Fiori sulla tomba della donna con le stimmate

19 Marzo 2021

Pellegrinaggio dei fedeli a San Vincenzo Valle Roveto: ricorrono 62 anni dalla scomparsa di Mea 

SAN VINCENZO VALLE ROVETO. Nel giorno del 62esimo anniversario dalla morte di Filomena Carnevale numerosi fedeli si sono raccolti in preghiera sulla sua tomba e fuori la casa natale della mistica stigmatizzata di San Vincenzo Valle Roveto che, secondo i devoti, ebbe misteriose comunicazioni con Dio sin dalla giovane età. Un pellegrinaggio avvenuto a piccoli gruppi e nel rispetto delle disposizioni sanitarie.
Filomena Carnevale, detta Mea, nacque a San Vincenzo il 7 aprile 1929. Visse nel paese natio fino all’età di 22 anni prima di trasferirsi a Roma per prestare servizio come domestica di una famiglia benestante. In quegli anni si fidanzò con un conterraneo, ma avvertendo forte il richiamo di Dio mise fine al casto fidanzamento. Nel corso della sua vita fu colpita da strane inspiegabili malattie. Per via di visioni mistiche, estasi e il dono delle stigmate, fu creduta pazza e fu molto contrastata in vita.
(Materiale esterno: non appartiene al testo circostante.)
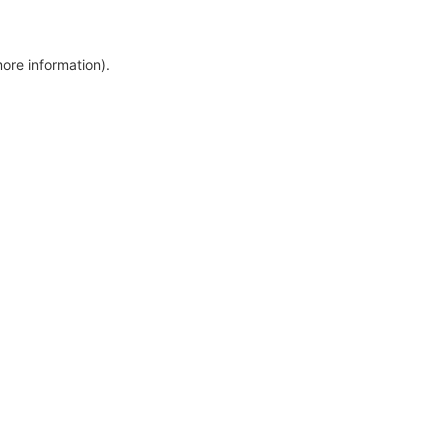
more information)
.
Nonostante le testimonianze dirette e la documentazione raccolta, la causa di beatificazione della contadina stigmatizzata è ancora ferma.
«So che queste piaghe me le ha aperte Dio», diceva la mistica di San Vincenzo, «vedano gli altri quale ne sia l’origine». Morì il 17 marzo del 1959, da allora riposa nel cimitero di San Vincenzo Valle Roveto.
Ancora oggi la tomba è luogo di pellegrinaggio, ne sono testimonianza i mazzi di fiori freschi, i lumini accesi e i rosari lasciati anche davanti la sua casa natale. (f.d.m.)